## WORKING DATA:
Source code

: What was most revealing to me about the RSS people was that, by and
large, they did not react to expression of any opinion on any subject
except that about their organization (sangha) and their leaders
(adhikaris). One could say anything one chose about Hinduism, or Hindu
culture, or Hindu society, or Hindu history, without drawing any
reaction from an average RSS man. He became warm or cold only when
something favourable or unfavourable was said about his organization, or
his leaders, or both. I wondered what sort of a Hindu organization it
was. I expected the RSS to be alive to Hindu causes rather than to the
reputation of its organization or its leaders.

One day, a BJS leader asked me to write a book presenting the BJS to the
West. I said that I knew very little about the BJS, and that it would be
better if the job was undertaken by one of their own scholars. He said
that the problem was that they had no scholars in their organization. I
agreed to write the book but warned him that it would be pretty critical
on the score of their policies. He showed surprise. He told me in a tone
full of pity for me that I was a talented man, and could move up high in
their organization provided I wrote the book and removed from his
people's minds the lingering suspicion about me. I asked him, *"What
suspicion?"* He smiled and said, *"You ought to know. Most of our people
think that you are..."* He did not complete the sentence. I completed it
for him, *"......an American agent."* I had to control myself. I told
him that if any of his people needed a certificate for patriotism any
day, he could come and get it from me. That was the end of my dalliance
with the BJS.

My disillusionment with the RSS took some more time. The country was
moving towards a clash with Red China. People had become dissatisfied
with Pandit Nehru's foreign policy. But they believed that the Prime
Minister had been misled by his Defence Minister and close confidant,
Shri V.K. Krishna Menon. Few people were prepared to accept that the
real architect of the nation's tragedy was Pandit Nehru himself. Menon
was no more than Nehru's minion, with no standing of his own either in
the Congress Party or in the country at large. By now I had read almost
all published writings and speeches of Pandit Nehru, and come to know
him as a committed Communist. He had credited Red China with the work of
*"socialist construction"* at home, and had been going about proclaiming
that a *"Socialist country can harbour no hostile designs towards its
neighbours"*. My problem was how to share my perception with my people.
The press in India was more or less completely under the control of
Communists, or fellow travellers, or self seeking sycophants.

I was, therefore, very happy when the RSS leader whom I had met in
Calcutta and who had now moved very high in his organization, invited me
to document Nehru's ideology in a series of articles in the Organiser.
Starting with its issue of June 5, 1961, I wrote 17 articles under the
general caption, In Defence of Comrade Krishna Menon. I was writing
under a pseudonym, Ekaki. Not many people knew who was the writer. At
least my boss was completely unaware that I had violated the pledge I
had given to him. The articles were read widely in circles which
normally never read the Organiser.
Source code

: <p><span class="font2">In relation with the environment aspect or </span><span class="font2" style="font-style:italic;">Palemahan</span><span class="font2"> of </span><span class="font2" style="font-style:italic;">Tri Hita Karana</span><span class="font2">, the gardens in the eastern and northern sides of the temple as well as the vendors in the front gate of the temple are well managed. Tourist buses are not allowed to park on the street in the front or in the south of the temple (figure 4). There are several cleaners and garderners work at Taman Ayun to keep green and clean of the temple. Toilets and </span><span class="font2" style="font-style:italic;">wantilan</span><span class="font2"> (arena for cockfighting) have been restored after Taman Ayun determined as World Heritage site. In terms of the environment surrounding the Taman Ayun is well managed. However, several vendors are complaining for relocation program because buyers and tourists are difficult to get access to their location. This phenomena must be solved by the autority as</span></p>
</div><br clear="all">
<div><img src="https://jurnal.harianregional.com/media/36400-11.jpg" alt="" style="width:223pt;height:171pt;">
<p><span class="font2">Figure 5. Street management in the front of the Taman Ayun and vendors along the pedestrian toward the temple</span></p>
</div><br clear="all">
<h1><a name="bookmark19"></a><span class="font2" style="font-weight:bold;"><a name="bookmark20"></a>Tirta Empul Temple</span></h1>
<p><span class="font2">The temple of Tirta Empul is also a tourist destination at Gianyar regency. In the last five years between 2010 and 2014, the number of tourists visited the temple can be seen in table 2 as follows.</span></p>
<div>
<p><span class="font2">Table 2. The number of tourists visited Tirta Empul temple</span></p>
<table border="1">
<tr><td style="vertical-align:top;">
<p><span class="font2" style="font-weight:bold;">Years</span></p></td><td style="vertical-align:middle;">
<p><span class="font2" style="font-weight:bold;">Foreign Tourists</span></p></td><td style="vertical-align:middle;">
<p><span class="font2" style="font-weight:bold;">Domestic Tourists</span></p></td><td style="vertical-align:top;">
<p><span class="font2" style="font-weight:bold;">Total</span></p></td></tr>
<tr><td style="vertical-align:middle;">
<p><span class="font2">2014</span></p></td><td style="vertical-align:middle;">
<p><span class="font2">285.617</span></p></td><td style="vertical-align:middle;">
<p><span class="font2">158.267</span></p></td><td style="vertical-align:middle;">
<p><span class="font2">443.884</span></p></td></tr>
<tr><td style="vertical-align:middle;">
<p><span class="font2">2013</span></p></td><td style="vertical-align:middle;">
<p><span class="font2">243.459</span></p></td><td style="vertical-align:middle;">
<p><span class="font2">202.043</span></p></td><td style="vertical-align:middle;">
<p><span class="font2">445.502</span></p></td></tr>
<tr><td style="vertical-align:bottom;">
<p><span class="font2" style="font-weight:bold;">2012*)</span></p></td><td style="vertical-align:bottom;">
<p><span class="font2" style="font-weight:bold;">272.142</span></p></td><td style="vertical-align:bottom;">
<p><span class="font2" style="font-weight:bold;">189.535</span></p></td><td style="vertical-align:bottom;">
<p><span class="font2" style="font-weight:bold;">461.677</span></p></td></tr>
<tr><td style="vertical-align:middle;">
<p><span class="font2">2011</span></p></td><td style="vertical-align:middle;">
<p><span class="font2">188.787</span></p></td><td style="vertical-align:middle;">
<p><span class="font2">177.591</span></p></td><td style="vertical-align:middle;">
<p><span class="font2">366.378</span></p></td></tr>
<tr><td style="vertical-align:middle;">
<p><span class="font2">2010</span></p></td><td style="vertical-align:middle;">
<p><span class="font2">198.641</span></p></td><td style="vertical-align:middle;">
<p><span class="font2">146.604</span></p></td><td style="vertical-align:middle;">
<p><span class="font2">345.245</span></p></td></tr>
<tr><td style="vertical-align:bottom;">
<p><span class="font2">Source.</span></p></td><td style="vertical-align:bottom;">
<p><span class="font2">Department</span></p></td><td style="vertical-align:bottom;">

## WORK ORDER:
The answer should repeat every line of the listing exactly.

## YOUR RESPONSE:
Source code

: What was most revealing to me about the RSS people was that, by and
large, they did not react to expression of any opinion on any subject
except that about their organization (sangha) and their leaders
(adhikaris). One could say anything one chose about Hinduism, or Hindu
culture, or Hindu society, or Hindu history, without drawing any
reaction from an average RSS man. He became warm or cold only when
something favourable or unfavourable was said about his organization, or
his leaders, or both. I wondered what sort of a Hindu organization it
was. I expected the RSS to be alive to Hindu causes rather than to the
reputation of its organization or its leaders.

One day, a BJS leader asked me to write a book presenting the BJS to the
West. I said that I knew very little about the BJS, and that it would be
better if the job was undertaken by one of their own scholars. He said
that the problem was that they had no scholars in their organization. I
agreed to write the book but warned him that it would be pretty critical
on the score of their policies. He showed surprise. He told me in a tone
full of pity for me that I was a talented man, and could move up high in
their organization provided I wrote the book and removed from his
people's minds the lingering suspicion about me. I asked him, *"What
suspicion?"* He smiled and said, *"You ought to know. Most of our people
think that you are..."* He did not complete the sentence. I completed it
for him, *"......an American agent."* I had to control myself. I told
him that if any of his people needed a certificate for patriotism any
day, he could come and get it from me. That was the end of my dalliance
with the BJS.

My disillusionment with the RSS took some more time. The country was
moving towards a clash with Red China. People had become dissatisfied
with Pandit Nehru's foreign policy. But they believed that the Prime
Minister had been misled by his Defence Minister and close confidant,
Shri V.K. Krishna Menon. Few people were prepared to accept that the
real architect of the nation's tragedy was Pandit Nehru himself. Menon
was no more than Nehru's minion, with no standing of his own either in
the Congress Party or in the country at large. By now I had read almost
all published writings and speeches of Pandit Nehru, and come to know
him as a committed Communist. He had credited Red China with the work of
*"socialist construction"* at home, and had been going about proclaiming
that a *"Socialist country can harbour no hostile designs towards its
neighbours"*. My problem was how to share my perception with my people.
The press in India was more or less completely under the control of
Communists, or fellow travellers, or self seeking sycophants.

I was, therefore, very happy when the RSS leader whom I had met in
Calcutta and who had now moved very high in his organization, invited me
to document Nehru's ideology in a series of articles in the Organiser.
Starting with its issue of June 5, 1961, I wrote 17 articles under the
general caption, In Defence of Comrade Krishna Menon. I was writing
under a pseudonym, Ekaki. Not many people knew who was the writer. At
least my boss was completely unaware that I had violated the pledge I
had given to him. The articles were read widely in circles which
normally never read the Organiser.
Source code

: <p><span class="font2">In relation with the environment aspect or </span><span class="font2" style="font-style:italic;">Palemahan</span><span class="font2"> of </span><span class="font2" style="font-style:italic;">Tri Hita Karana</span><span class="font2">, the gardens in the eastern and northern sides of the temple as well as the vendors in the front gate of the temple are well managed. Tourist buses are not allowed to park on the street in the front or in the south of the temple (figure 4). There are several cleaners and garderners work at Taman Ayun to keep green and clean of the temple. Toilets and </span><span class="font2" style="font-style:italic;">wantilan</span><span class="font2"> (arena for cockfighting) have been restored after Taman Ayun determined as World Heritage site. In terms of the environment surrounding the Taman Ayun is well managed. However, several vendors are complaining for relocation program because buyers and tourists are difficult to get access to their location. This phenomena must be solved by the autority as</span></p>
</div><br clear="all">
<div><img src="https://jurnal.harianregional.com/media/36400-11.jpg" alt="" style="width:223pt;height:171pt;">
<p><span class="font2">Figure 5. Street management in the front of the Taman Ayun and vendors along the pedestrian toward the temple</span></p>
</div><br clear="all">
<h1><a name="bookmark19"></a><span class="font2" style="font-weight:bold;"><a name="bookmark20"></a>Tirta Empul Temple</span></h1>
<p><span class="font2">The temple of Tirta Empul is also a tourist destination at Gianyar regency. In the last five years between 2010 and 2014, the number of tourists visited the temple can be seen in table 2 as follows.</span></p>
<div>
<p><span class="font2">Table 2. The number of tourists visited Tirta Empul temple</span></p>
<table border="1">
<tr><td style="vertical-align:top;">
<p><span class="font2" style="font-weight:bold;">Years</span></p></td><td style="vertical-align:middle;">
<p><span class="font2" style="font-weight:bold;">Foreign Tourists</span></p></td><td style="vertical-align:middle;">
<p><span class="font2" style="font-weight:bold;">Domestic Tourists</span></p></td><td style="vertical-align:top;">
<p><span class="font2" style="font-weight:bold;">Total</span></p></td></tr>
<tr><td style="vertical-align:middle;">
<p><span class="font2">2014</span></p></td><td style="vertical-align:middle;">
<p><span class="font2">285.617</span></p></td><td style="vertical-align:middle;">
<p><span class="font2">158.267</span></p></td><td style="vertical-align:middle;">
<p><span class="font2">443.884</span></p></td></tr>
<tr><td style="vertical-align:middle;">
<p><span class="font2">2013</span></p></td><td style="vertical-align:middle;">
<p><span class="font2">243.459</span></p></td><td style="vertical-align:middle;">
<p><span class="font2">202.043</span></p></td><td style="vertical-align:middle;">
<p><span class="font2">445.502</span></p></td></tr>
<tr><td style="vertical-align:bottom;">
<p><span class="font2" style="font-weight:bold;">2012*)</span></p></td><td style="vertical-align:bottom;">
<p><span class="font2" style="font-weight:bold;">272.142</span></p></td><td style="vertical-align:bottom;">
<p><span class="font2" style="font-weight:bold;">189.535</span></p></td><td style="vertical-align:bottom;">
<p><span class="font2" style="font-weight:bold;">461.677</span></p></td></tr>
<tr><td style="vertical-align:middle;">
<p><span class="font2">2011</span></p></td><td style="vertical-align:middle;">
<p><span class="font2">188.787</span></p></td><td style="vertical-align:middle;">
<p><span class="font2">177.591</span></p></td><td style="vertical-align:middle;">
<p><span class="font2">366.378</span></p></td></tr>
<tr><td style="vertical-align:middle;">
<p><span class="font2">2010</span></p></td><td style="vertical-align:middle;">
<p><span class="font2">198.641</span></p></td><td style="vertical-align:middle;">
<p><span class="font2">146.604</span></p></td><td style="vertical-align:middle;">
<p><span class="font2">345.245</span></p></td></tr>
<tr><td style="vertical-align:bottom;">
<p><span class="font2">Source.</span></p></td><td style="vertical-align:bottom;">
<p><span class="font2">Department</span></p></td><td style="vertical-align:bottom;">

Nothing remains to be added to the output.